EF: We weren't finding roles, so we discovered another path instead of waiting for someone to hire us. That's a big part of our message: taking your life into your own hands.
AS: You mentioned a mood board, which feels like a modern way to make resolutions.
SF: If you build it, it will come. There's something interesting in seeing what the future looks like and making it happen. I don't have a tangible board, but I write in a journal where I'd like my life to be.
EF: You do?
SF: Yeah. I also have these weird oils I got from a psychic. One is for success; the other is for wealth and health. Every day we shot our show [Barely Famous], I'd put these oils on the bottom of my feet and palms. Honestly, my life got better when I started using them.
EF: This is the first I'm hearing about it. Thanks a lot for sharing!
SF: I don't talk about it. I feel like I'm just opening up to InStyle. I haven't done it in a minute.
Maarten de Boer/Getty
AS: What are some things you'd like to work on in the new year?
SF: Erin and I just did this eight-hour meditation. I didn't hold on to a lot, but one thing I took away from it was about pausing.
EF: They were talking about reacting to things. If you pause and wait, you'll probably feel different.
SF: I'm a very impulsive person, so this is something I need to work on.
EF: The main thing I'm trying to focus on for self-improvement is to change the way I talk to myself. As women, we say we don't like this or that about ourselves, and it's negative.
AS: Sara, are you equally hard on yourself?

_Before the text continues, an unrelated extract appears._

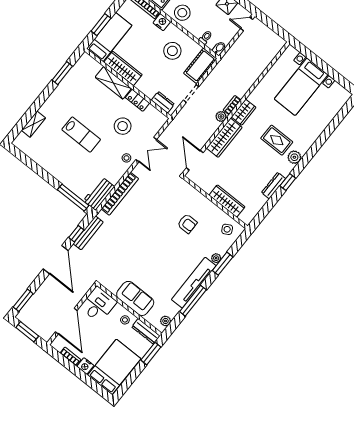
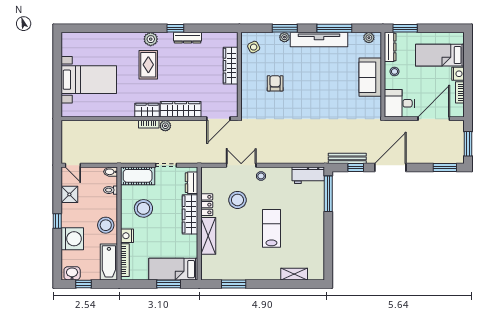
wardrobe: (123, 68) -> (190, 214), moved
bookcase: (120, 194) -> (295, 158), removed
bed: (114, 367) -> (440, 55), width x0.67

SF: I don't know ... I'm a mom, I have two kids, so I really try to keep it in check. But, yeah, getting older in this town f—king sucks. It's really hard. I say to myself all the time I'm not doing enough, I'm doing too much, I could be this, I could be that. You have to talk yourself off a ledge a couple of times a day.
EF: How I feel about beauty regimens is kind of how I feel about the life stuff we're talking about: I believe a lot of the way we live is very reactive. I don't want to be using products to reverse the bad things I've done to my skin. I want to change the way I eat and live so my skin is healthy from the inside out. Dr. Steven Gundry has this book, The Plant Paradox, and I went on his diet, which is about [reducing] inflammation in your body. Before, I was skinny, but I was unhealthy. I was losing my hair. Then I cut out grain, most dairy, most sugar, and a lot of other things. It fully changed everything, including my skin and my hair. Now I wake up bright and alert.
SF: I'm a little less natural than Erin. I don't diet. I'll forget to eat because I'm running after my kids. I've done Botox. If you tell me a cream will get rid of a wrinkle or lift something, I'll try it. It could come from the sperm of a donkey and I'll rub it anywhere.
AS: Got any beauty goals this year?
SF: My goal is to not do any lasers. I have really bad melasma from pregnancy, so I'm always trying to chase [the dark spots]. But I got into a bad situation where I was doing way too many lasers.
AS: Well, it's like the minute you step back out into the sun, the spots come back.
SF: Yeah, it's brutal. And nothing's uglier than melasma on your upper lip that looks like a moustache.
Courtesty Sara & Erin Foster
AS: What was the last beauty product you bought?
EF: I just bought a product from Clarins, Double Serum. My other obsession is also from Clarins. I'm really pale, and whenever I did self-tanner I looked orange. Now I just put little drops of their Glow Booster into my moisturizer and body lotion once every three days. It gives you this glow and doesn't make you look streaky. It's literally everything to me.
SF: I was at Bloomingdale's recently and bought La Mer. I haven't used it since I was in high school. I tried the traditional cream, and I was like, "Oh, this is why it's, like, $350." I went through all these channels to see if I could get it for free. I go there, and I'm like, "Can I just get a sample?" Pretty soon they're gonna be like, "Um, you've come here for samples once a week. We know your face. You're not getting any more."